[Recorded information]
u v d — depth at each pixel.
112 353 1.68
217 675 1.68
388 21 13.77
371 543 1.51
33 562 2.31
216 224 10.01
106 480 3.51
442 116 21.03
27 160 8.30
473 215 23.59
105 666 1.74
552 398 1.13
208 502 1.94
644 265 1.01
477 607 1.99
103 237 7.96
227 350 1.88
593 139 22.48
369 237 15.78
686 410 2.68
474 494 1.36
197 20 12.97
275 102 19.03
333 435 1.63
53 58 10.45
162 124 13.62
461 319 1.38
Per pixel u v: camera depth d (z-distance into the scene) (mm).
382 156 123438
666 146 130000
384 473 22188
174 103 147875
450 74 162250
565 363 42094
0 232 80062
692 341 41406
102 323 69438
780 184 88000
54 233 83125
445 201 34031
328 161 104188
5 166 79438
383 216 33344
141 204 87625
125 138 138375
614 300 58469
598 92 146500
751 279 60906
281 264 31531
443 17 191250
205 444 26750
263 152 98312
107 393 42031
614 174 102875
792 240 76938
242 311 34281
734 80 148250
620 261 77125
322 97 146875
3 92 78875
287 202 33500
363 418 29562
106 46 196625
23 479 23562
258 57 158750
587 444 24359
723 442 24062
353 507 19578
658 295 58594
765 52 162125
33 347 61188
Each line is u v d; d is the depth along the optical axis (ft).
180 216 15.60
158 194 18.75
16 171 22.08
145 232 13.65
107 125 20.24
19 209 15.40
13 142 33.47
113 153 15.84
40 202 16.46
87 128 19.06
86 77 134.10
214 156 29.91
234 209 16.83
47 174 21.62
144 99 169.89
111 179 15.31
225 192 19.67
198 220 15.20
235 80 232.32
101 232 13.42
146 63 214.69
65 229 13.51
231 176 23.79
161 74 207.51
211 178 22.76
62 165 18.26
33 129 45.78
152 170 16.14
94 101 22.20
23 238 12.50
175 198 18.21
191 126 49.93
[/Recorded information]
Task brief:
Wherever a line of the entries holds the string "depth", copy that line.

Solved problem:
u v d — depth at each pixel.
Per pixel u v: camera depth d (z-distance into the scene) (mm).
Each line is u v d; d is the depth along the optical axis (ft).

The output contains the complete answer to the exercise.